Foie gras, croissants, moelleux au chocolat, macarons…  Depuis ce mercredi (jeudi au Japon) les Tokyoïtes peuvent goûter eux aussi aux produits surgelés préférés des Français.

Le groupe Picard surgelés vient en effet d’inaugurer ses premiers corners dans huit supermarchés du géant nippon de la distribution Aeon à Tokyo et sa périphérie.  

Recettes stars

Pour séduire les gourmets japonais le spécialiste des surgelés a décidé de jouer à fond la carte de la gastronomie française en proposant une sélection d’une cinquantaine de ses produits phares (entrées, plats principaux, desserts) .

Après cette première phase, un autre emplacement est prévu en décembre. Ensuite, le réseau s'étendra progressivement aux autres grandes surfaces d'Aeon «en fonction des besoins et des couches de population attirées par ces produits», a expliqué à l'AFP une porte-parole de l’enseigne. «Nous aimerions ensuite ouvrir des magasins Picard au Japon comme il en existe en France à l'horizon 2016, mais nous allons d'abord observer la réaction des clients avec ces espaces Picard dans nos supermarchés», a-t-elle précisé.

Internationalisation

Grâce à ce partenariat, le champion français des surgelés, qui réalise 1,4 milliard d'euros de chiffre d'affaires dans 920 magasins en France, quitte pour la première fois le continent européen où il ne s’exporte pour le moment qu’en Belgique, au Luxembourg et en Suède.
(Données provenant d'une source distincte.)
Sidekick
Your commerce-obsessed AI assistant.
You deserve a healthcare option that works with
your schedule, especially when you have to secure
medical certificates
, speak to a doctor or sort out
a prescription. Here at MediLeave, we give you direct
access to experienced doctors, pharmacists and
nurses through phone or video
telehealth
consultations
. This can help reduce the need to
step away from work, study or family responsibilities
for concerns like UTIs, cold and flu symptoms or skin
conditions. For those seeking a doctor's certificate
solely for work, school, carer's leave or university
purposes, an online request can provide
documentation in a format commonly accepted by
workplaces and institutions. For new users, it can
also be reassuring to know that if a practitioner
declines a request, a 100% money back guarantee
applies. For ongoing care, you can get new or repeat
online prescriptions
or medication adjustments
Grâce à cette expérience, le groupe entend profiter du fort potentiel du marché japonais des surgelés où hausse du nombre de femmes actives et de célibataires (jeunes ou personnes âgées) contribuent en effet à booster la demande pour ce type de produits. Mais Picard veut aussi accélérer sa stratégie d’internationalisation qui doit le mener également au Canada. Objectif: que ses ventes à l’étranger lui apportent de 10 à 15% de son chiffre d’affaires d’ici à cinq ans.